======== EXCERPTED PASSAGE ========

Officials aim to understand eDNA
St. Paul — Highly sensitive water tests conducted last year on the Minnesota, Mississippi, and St. Croix rivers turned up what appeared to be evidence of silver carp.
While the fish have been found in the Mississippi River in the southern part of the state, a live fish hasn’t been found in the areas where testing – known as eDNA testing – was conducted.
And now there are questions anew about the accuracy of the eDNA.
Earlier this year – in April – 20 water samples were collected from a metro lake where it was unlikely Asian carp could be. All the samples were sent to a U.S. Army Corps of Engineers lab and a private lab, which tested all of the more than 400 samples collected last year in Minnesota – many in the Twin Cities area.
While all samples tested at the Army Corps lab were negative, one of those tested at the private lab was positive.
“There is a high likelihood this is a false positive, which creates uncertainty about previous results,” according to a Minnesota Asian Carp eDNA Update. “The percentage of positives in the 2012 samples was much lower than previous samples, suggesting there may have been a mix of real and false positive samples in 2011.”
Though there’s doubt about the accuracy of last year’s samples, there are plans to move ahead with additional eDNA testing this year. The University of Minnesota’s new Aquatic Invasive Species Research Center will spearhead the effort, using funding it received from the Environment and Natural Resources Trust Fund.

======== ENTRIES SUPPLIED ========

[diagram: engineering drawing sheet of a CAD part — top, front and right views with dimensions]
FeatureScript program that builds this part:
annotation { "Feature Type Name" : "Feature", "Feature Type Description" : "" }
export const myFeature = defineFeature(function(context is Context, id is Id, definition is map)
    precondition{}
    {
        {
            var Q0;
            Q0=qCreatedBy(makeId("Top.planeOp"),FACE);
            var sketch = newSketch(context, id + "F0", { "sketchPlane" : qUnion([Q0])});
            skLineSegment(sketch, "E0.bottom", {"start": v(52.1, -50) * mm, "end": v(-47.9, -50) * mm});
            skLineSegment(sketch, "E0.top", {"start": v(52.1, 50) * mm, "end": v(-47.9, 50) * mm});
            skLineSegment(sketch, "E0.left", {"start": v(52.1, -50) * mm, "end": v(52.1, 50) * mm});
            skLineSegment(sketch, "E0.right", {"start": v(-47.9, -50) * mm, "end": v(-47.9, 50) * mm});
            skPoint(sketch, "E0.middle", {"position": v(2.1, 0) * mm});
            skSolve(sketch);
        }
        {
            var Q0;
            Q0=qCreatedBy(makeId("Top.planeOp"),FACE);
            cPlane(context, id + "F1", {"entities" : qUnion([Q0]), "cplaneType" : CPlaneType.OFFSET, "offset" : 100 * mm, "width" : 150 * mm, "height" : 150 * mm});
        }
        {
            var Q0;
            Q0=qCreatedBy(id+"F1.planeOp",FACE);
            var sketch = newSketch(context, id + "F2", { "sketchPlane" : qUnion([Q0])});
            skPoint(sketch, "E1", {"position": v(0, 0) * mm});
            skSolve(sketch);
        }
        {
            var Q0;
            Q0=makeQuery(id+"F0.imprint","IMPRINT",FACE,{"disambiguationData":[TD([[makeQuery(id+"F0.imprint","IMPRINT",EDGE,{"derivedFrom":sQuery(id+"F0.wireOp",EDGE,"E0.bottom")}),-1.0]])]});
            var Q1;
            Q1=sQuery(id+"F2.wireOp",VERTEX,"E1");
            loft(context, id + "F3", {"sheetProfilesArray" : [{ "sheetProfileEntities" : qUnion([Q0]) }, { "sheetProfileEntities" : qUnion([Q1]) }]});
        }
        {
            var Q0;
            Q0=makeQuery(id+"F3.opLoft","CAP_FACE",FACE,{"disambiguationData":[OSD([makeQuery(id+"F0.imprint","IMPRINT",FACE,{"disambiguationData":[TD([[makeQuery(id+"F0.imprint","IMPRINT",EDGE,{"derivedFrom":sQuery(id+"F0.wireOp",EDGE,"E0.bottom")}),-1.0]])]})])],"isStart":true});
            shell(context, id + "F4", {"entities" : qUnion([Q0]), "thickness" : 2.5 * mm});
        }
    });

========

- **ASSIGNMENT 1**
List the rivers named in the eDNA article.
- **ASSIGNMENT 2**
Write out the eDNA article word for word, starting with "Officials aim to" and going on through "testing – was conducted.".

- **EXPECTED OUTPUT 1**
Minnesota, Mississippi, St. Croix

- **EXPECTED OUTPUT 2**
Officials aim to understand eDNA
St. Paul — Highly sensitive water tests conducted last year on the Minnesota, Mississippi, and St. Croix rivers turned up what appeared to be evidence of silver carp.
While the fish have been found in the Mississippi River in the southern part of the state, a live fish hasn’t been found in the areas where testing – known as eDNA testing – was conducted.